Trouble training a classifier - Error "99_otus.fasta is not a(n) DNAFASTAFormat file"

Hello,

I hope that you are all doing well.

I’m trying to train a classifier for taxonomic analyses. I have 16s data from soil and would like to use Greengenes. I was following the “Training feature classifiers with q2-feature-classifier” tutorial but got stuck very early on when trying to import the database into a qiime artifact.

This is how I downloaded the database:
wget -O "99_otus.fasta" "https://gg-sg-web.s3-us-west-2.amazonaws.com/downloads/greengenes_database/gg_13_5/gg_13_5_otus.tar.gz"

And the taxonomy:
wget -O "99_otu_taxonomy.txt" "https://gg-sg-web.s3-us-west-2.amazonaws.com/downloads/greengenes_database/gg_13_5/gg_13_5_taxonomy.txt.gz"

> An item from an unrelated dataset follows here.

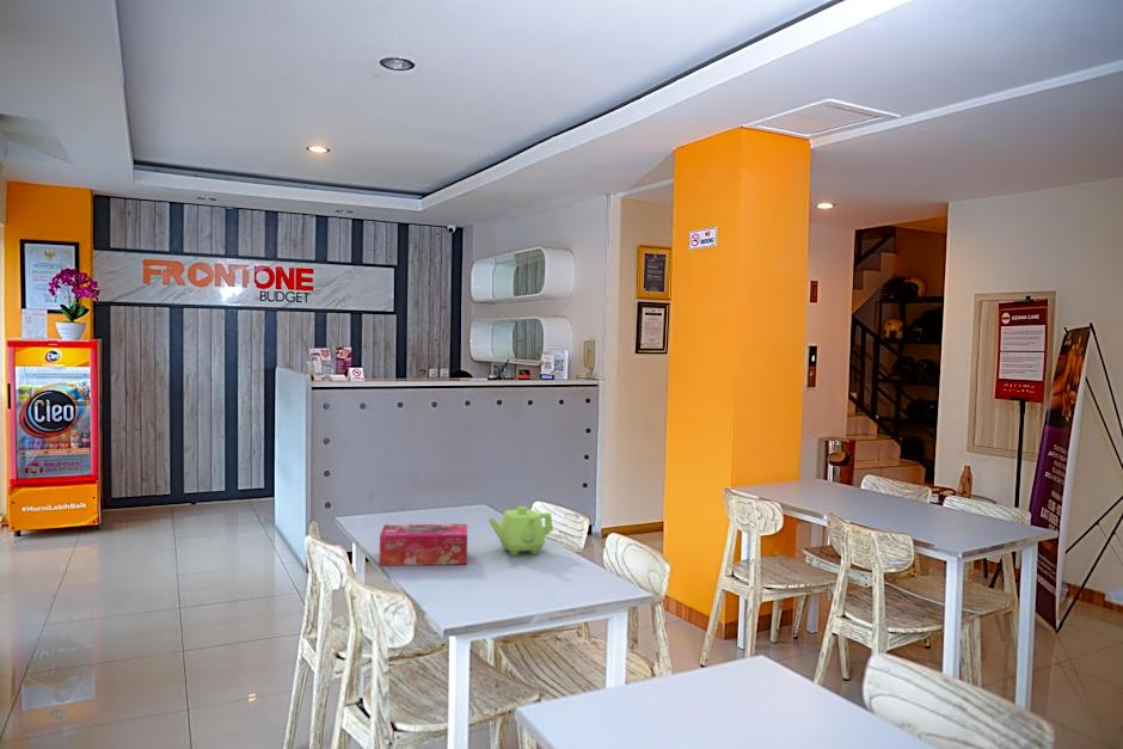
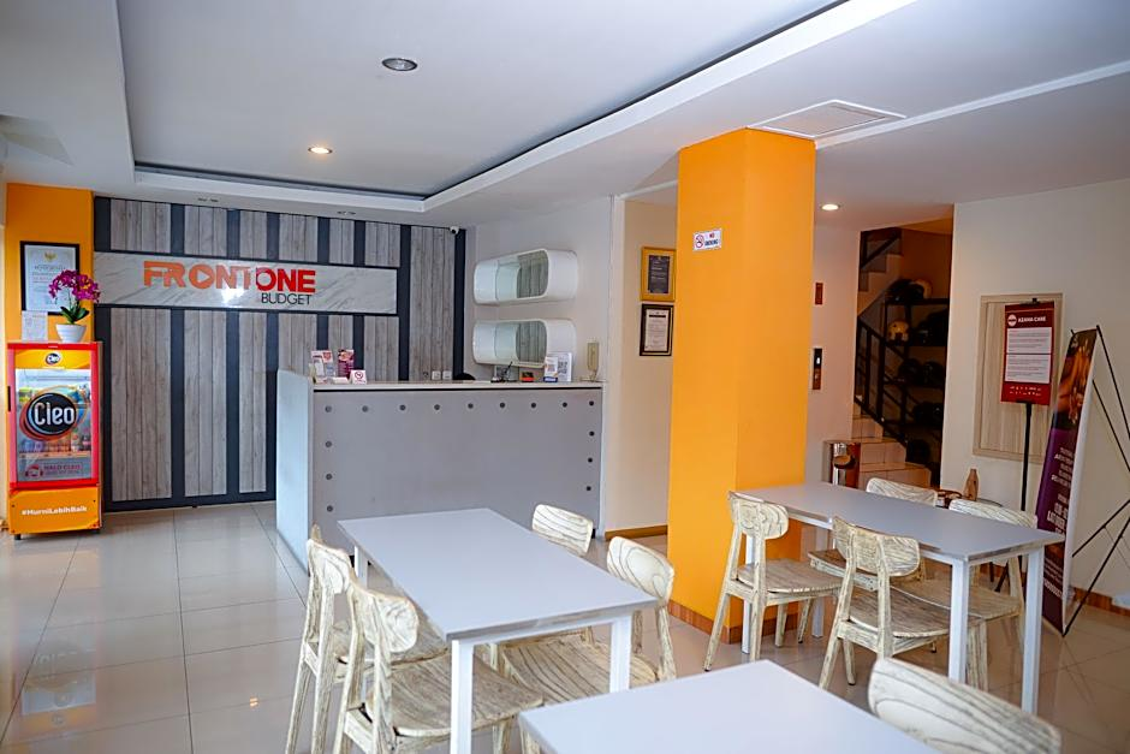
- tissue box [379,523,468,566]
- teapot [486,505,554,557]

From website: https://greengenes.secondgenome.com/?prefix=downloads/greengenes_database/gg_13_5/

To import, I used commands:
qiime tools import --type 'FeatureData[Sequence]' --input-path 99_otus.fasta --output-path 99_otus.qza

Which led to the following error:
There was a problem importing 99_otus.fasta:
99_otus.fasta is not a(n) DNAFASTAFormat file

I don’t know how to proceed from this. Please help.

Best,
Aneth.

The problem is that you are downloading a tarred/gzipped archive and misleadingly saving it with the extension “.fasta”. It is not a fasta because it is not a single file but a whole archive of fasta files! So the format is not correct. Same issue with the taxonomy file.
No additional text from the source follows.